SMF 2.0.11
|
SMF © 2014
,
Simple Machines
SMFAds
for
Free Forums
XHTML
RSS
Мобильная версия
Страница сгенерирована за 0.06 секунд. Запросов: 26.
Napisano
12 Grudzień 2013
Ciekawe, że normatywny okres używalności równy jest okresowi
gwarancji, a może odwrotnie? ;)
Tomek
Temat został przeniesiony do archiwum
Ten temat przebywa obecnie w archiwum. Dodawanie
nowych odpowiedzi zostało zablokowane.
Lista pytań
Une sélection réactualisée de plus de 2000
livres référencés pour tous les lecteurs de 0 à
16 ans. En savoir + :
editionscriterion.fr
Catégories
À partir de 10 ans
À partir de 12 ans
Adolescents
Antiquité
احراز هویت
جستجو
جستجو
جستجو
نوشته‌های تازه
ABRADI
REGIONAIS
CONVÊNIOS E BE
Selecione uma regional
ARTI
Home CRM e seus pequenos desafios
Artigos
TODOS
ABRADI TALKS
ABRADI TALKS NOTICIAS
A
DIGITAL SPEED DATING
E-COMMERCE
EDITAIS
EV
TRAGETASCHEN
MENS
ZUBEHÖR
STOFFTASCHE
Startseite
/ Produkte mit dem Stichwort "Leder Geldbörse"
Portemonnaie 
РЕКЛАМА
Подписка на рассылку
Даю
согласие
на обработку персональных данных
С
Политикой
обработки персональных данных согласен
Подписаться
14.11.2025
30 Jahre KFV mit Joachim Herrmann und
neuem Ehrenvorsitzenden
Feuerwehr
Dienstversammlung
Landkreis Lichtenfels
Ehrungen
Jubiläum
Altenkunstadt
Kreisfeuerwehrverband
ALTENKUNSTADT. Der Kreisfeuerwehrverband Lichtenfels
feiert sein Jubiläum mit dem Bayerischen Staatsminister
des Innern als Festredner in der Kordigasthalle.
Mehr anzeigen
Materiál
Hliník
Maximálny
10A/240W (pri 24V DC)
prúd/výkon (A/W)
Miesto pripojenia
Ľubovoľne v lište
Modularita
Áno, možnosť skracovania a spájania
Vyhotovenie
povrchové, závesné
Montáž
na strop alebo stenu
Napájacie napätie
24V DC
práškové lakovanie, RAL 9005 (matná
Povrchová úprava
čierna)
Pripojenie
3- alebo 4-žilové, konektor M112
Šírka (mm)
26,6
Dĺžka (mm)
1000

● ● ● ● ●

TASK REQUIREMENTS: Please, from the material above, copy only the lines from the line with "12 Grudzień 2013" up to and including the line with "Lista pytań", exactly as written.

RESPONSE TO THIS EXERCISE:
12 Grudzień 2013
Ciekawe, że normatywny okres używalności równy jest okresowi
gwarancji, a może odwrotnie? ;)
Tomek
Temat został przeniesiony do archiwum
Ten temat przebywa obecnie w archiwum. Dodawanie
nowych odpowiedzi zostało zablokowane.
Lista pytań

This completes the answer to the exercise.